_Given text_.
--- START ---
From mboxrd@z Thu Jan  1 00:00:00 1970
Return-Path: <xfs-bounce@oss.sgi.com>
Received: with ECARTIS (v1.0.0; list xfs); Thu, 02 Nov 2006 10:40:05 -0800 (PST)
Received: from cuda.sgi.com (cuda2.sgi.com [192.48.168.29])
	by oss.sgi.com (8.12.10/8.12.10/SuSE Linux 0.7) with ESMTP id kA2IdwaG023870
	for <xfs@oss.sgi.com>; Thu, 2 Nov 2006 10:39:59 -0800
Received: from mx1.redhat.com (mx1.redhat.com [66.187.233.31])
	by cuda.sgi.com (Spam Firewall) with ESMTP id 7F998D1BB033
	for <xfs@oss.sgi.com>; Thu,  2 Nov 2006 10:39:13 -0800 (PST)
--- END ---
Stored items
--- START ---
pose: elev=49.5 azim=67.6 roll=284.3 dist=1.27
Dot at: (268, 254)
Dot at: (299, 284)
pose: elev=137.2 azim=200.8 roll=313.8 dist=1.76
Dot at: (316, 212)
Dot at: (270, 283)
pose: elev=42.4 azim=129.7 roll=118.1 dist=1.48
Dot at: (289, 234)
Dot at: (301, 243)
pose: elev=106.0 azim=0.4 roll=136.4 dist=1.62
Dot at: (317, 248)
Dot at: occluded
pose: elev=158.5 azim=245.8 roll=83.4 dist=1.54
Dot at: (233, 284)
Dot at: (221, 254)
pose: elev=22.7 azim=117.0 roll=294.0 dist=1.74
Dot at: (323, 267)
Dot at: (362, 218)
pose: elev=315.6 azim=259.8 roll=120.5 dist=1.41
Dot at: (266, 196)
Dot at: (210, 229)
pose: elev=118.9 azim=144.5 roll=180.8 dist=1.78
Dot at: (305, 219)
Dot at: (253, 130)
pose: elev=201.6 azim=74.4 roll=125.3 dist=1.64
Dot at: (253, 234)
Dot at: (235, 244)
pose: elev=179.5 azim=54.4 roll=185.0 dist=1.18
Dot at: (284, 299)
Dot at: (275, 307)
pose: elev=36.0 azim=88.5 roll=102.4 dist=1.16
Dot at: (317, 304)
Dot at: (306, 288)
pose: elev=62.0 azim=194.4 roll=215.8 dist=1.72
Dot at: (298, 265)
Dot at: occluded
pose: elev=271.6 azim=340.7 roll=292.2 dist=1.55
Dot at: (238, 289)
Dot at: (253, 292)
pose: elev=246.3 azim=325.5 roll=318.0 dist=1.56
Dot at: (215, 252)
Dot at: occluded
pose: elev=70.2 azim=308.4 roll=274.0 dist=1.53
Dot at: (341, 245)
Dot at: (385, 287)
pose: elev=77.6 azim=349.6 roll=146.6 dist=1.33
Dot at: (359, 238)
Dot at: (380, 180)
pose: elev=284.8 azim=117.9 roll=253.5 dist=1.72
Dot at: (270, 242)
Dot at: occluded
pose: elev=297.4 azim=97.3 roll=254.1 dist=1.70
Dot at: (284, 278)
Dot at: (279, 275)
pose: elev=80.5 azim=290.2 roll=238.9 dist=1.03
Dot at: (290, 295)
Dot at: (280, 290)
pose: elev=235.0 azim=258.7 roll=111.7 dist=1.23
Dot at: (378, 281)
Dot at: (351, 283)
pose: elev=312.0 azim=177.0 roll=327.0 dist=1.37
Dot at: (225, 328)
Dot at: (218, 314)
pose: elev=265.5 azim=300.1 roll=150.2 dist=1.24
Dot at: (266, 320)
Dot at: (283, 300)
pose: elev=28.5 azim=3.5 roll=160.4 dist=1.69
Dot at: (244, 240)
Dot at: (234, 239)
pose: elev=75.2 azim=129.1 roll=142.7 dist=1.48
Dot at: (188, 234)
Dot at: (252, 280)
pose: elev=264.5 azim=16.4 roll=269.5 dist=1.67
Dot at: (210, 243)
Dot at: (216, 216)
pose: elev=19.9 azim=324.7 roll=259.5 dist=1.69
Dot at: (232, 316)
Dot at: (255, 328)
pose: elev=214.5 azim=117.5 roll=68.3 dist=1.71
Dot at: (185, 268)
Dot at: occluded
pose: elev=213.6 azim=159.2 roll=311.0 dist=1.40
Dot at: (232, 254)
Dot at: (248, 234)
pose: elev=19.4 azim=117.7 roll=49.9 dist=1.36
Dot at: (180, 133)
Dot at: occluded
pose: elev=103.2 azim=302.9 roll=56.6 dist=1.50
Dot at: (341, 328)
--- END ---
_Problem details_.
Answer these questions from the email headers:
(a) Which version of ECARTIS received the message for the xfs list?
(b) What IP address is given for mx1.redhat.com?
(c) What ESMTP id did oss.sgi.com assign when it received the message from cuda.sgi.com?

_Answer to this problem_.
(a) v1.0.0
(b) 66.187.233.31
(c) kA2IdwaG023870